EUR/USD slides farther below 1.0900; more pain ahead?

The greenback continued gaining traction through early NA session, dragging the EUR/USD pair further below the 1.0900 handle.

Spot extended previous session's sharp reversal move and remained heavily offered for the second consecutive session. The pair has now retreated around 140-pips from 6-month highs touched in reaction to Emmanuel Macron’s victory in the closely watched French Presidential election.

With Fed rate-hike expectations regaining the centre stage, a fresh wave of up-move in the US treasury bond yields further collaborated to the greenback strong up-move witnessed so far this week. In fact, the key US Dollar Index has now surged closer to mid-99.00s and is turning out to be an exclusive driver of the pair's downslide to 1.0880-75 horizontal support.
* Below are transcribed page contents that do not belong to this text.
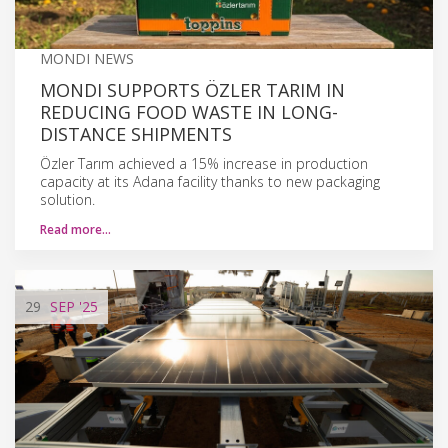
MONDI NEWS
MONDI SUPPORTS ÖZLER TARIM IN
REDUCING FOOD WASTE IN LONG-
DISTANCE SHIPMENTS
Özler Tarım achieved a 15% increase in production
capacity at its Adana facility thanks to new packaging
solution.
Read more…
29
SEP
'25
It would now be interesting to see, if the pair is able to stage any recovery or breaks below the said support and aim towards testing the very important 200-day SMA ahead of speeches by couple of FOMC members - Boston Fed President Eric Rosengren and Dallas Fed President Robert Steven Kaplan.

Technical outlook

Valeria Bednarik, Chief Analyst at FXStreet writes: "There's a short term ascendant trend line in the 1.0890 region, and a break below it should lead to a test of 1.0850, a strong static support from these last weeks. Below it 1.0820, the low post-French election is key, as further slides will confirm an interim top and see the pair extending its decline down to 1.0730."

She further adds, "a recovery above 1.0930 will take off some of the downward pressure, yet it will take an extension beyond the mentioned 1.0970 to see the pair recovering its upward strength."